I couldnt find if anyone had the same problem on forum. I wanted to update everything, but im affraid there will be no turning back, and i will have to deploy all of the environment from beggining.

When i upgraded master yesterday to 2.0 i couldnt perform any changes in WATO/System configuration because of “Failed to create site config directory”, so first i wanted to fix notification, as a core functionality.

Sincerely,

Unfortunately, I don’t have the same environment, but if everything is to be managed centrally and a configuration already exists on the other instance, it probably has to be overwritten.

I would create an update beforehand and import it to the master instance.

Hi @blazej.s

But this documentation is from “Last modified on 16-Sep-2019”.

Just because the documentation is from 2019 doesn’t make it wrong. It’s still true.

From one and a half year, we had mixed version but in range of 1.6, and everything worked fine

If I understand you correctly, previously you were using different patch level (p… ) of the 1.6. That (normally) works, as @Man-in-Black already quoted. So mixing 1.6p17 and 1.6p12 would normally work.

But mixing two different major versions of Checkmk (so a 1.6 and a 2.0) will not work.

@elias.voelker ,

There is a werk from Lars clarifying this. You could run e.g. 1.6 on master and 2.0 on the remote site. That setup is supported: Distributed monitoring: Improve version compatibility validation

regards

Michael

1 Like

Hi Michael,

I wasn’t aware of this! Thanks!

Cheers
Elias

Are you sure this applies here? The affected checkmk versions in the werk are listed as 2.1 - so it wouldn’t help on 2.0 (yet)

As far as I understand the werk, it only adds checking for compatible versions. The compatibility itself should already be given in older versions as well.

Config master is pushing out to config slaves, so it makes sense to me to assume a 2.0 master’s config can not be understood by a 1.6 slave. But judging from the werk’s notes, a 2.0 slave can still handle the config sent by a 1.6 master.

I clarified this with Tribe29 because we have an environment with ~300 sites on 1.6 and we need to upgrade to 2.0 and we cannot do it in one big step because the risk is to high to stop monitoring globally for a longer time.

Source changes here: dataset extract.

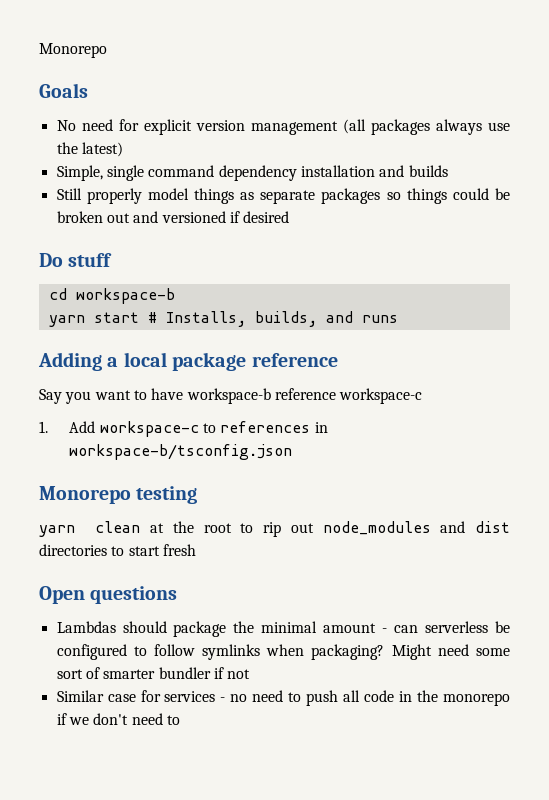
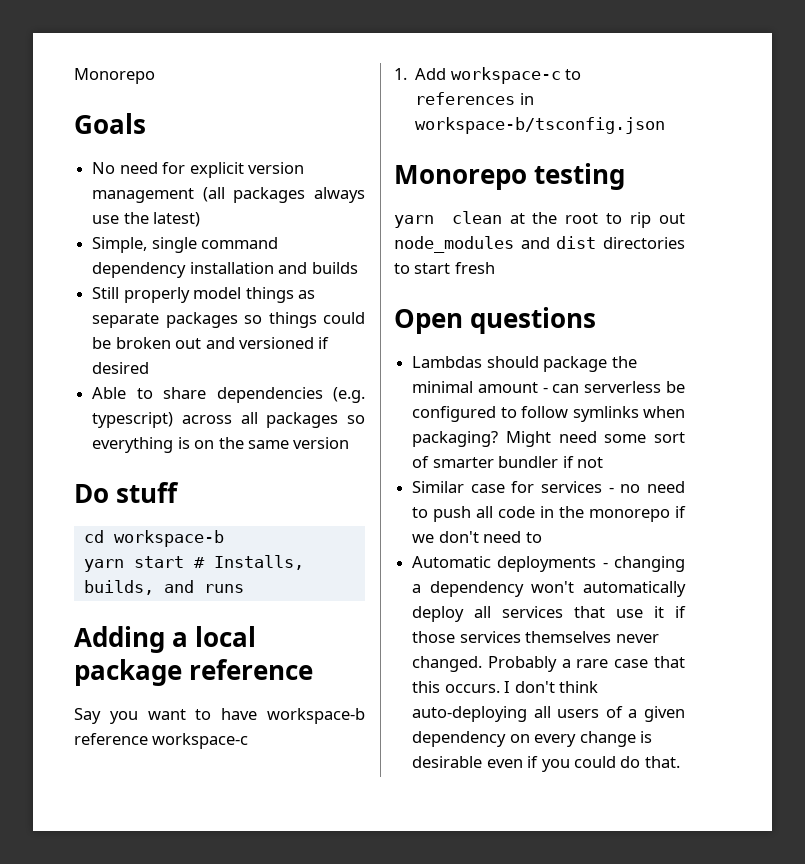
(290, 217) none -> [92,387,366,403] [92,412,366,428] [92,437,350,453] // Able to share dependencies (e.g. typescript) across all packages so everything is on the same version
(180, 720) none -> [412,556,685,572] [412,581,686,597] [412,606,686,622] [412,631,659,643] [412,656,685,672] [412,681,598,693] [412,706,686,722] [412,731,652,747] [412,756,680,772] // Automatic deployments - changing a dependency won't automatically deploy all services that use it if those services themselves never changed. Probably a rare case that this occurs. I don't think auto-deploying all users of a given dependency on every change is desirable even if you could do that.

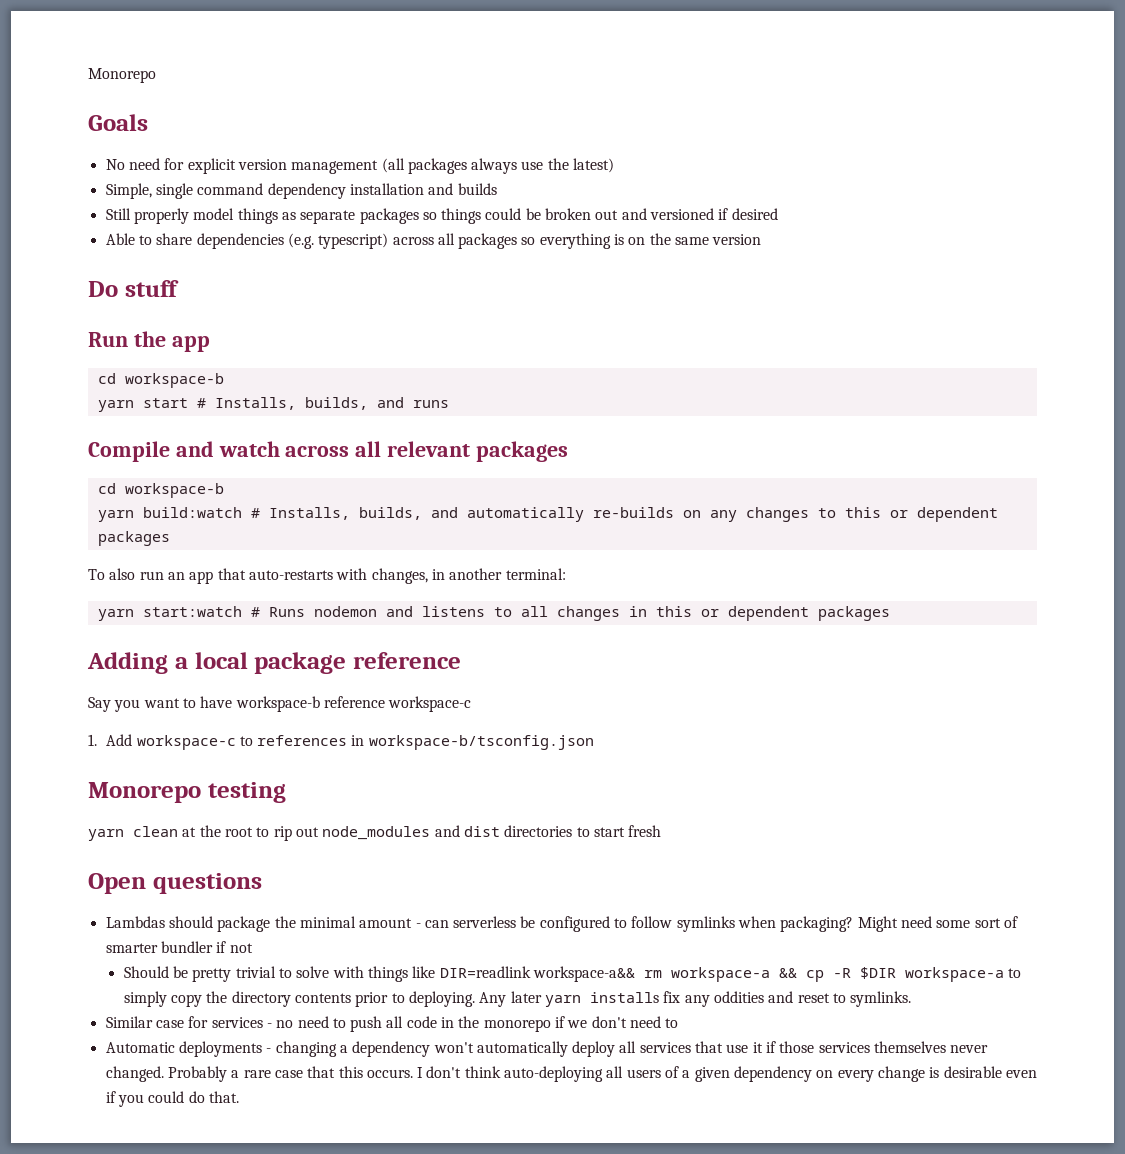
(180, 492) none -> [88,331,210,352] // Run the app
(244, 588) none -> [88,441,568,462] [97,483,224,498] [97,507,998,522] [97,531,170,546] [88,568,566,584] [97,606,890,621] // Compile and watch across all relevant packages // cd workspace-b // yarn build:watch # Installs, builds, and automatically re-builds on any changes to this or dependent packages // To also run an app that auto-restarts with changes, in another terminal: // yarn start:watch # Runs nodemon and listens to all changes in this or dependent packages
(603, 462) none -> [123,966,1022,982] [123,991,912,1007] // Should be pretty trivial to solve with things like DIR=readlink workspace-a&& rm workspace-a && cp -R $DIR workspace-a to simply copy the directory contents prior to deploying. Any later yarn installs fix any oddities and reset to symlinks.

The WERK´s are always not clear to what versions it really applies. I had opened already a bunch of tickets to clarify this because you cannot be sure.

regards

Michael

Just to be complete:
What is not working currently is the compatibility between 1.6 and 2.0 for custom plugins. Especially code for Agent bakery, clustered checks and some SNMP checks is not compatible. Tribe29 is currently investigating a solution to allow installing code for 1.6 and 2.0 in parallel and only deploy the code which fits to the according version. In parallel I have an unofficial and not very well tested solution as plan B for this limitation.

regards

Michael

Although being supported, it is still not a good idea to run a mixed setup over longer periods of time!
Michael’s environment is quite peculiar. Chances are, for most people a big bang upgrade is the cleanest, easiest and safest way to go.

Hello,

I’m sorry for my late response, but I can confirm that upgrading all of the site’s to version 2.0 was the only solution to achieve working notification on all of our site’s. We were just unsecure, when we updated just two, and everything collapsed.

Thank all of you for help. After all the answers, we just made a few snapshot’s and backup’s of our distributed machines and perform successful upgrade on our environment, about 3 months ago.

Thread can be closed.

obraz

Sincerely,

1 Like

Can you please mark the answer as the solution if it solved your problem?

Thanks, i’ve marked correct answer!

1 Like

This topic was automatically closed 365 days after the last reply. New replies are no longer allowed. Contact an admin if you think this should be re-opened.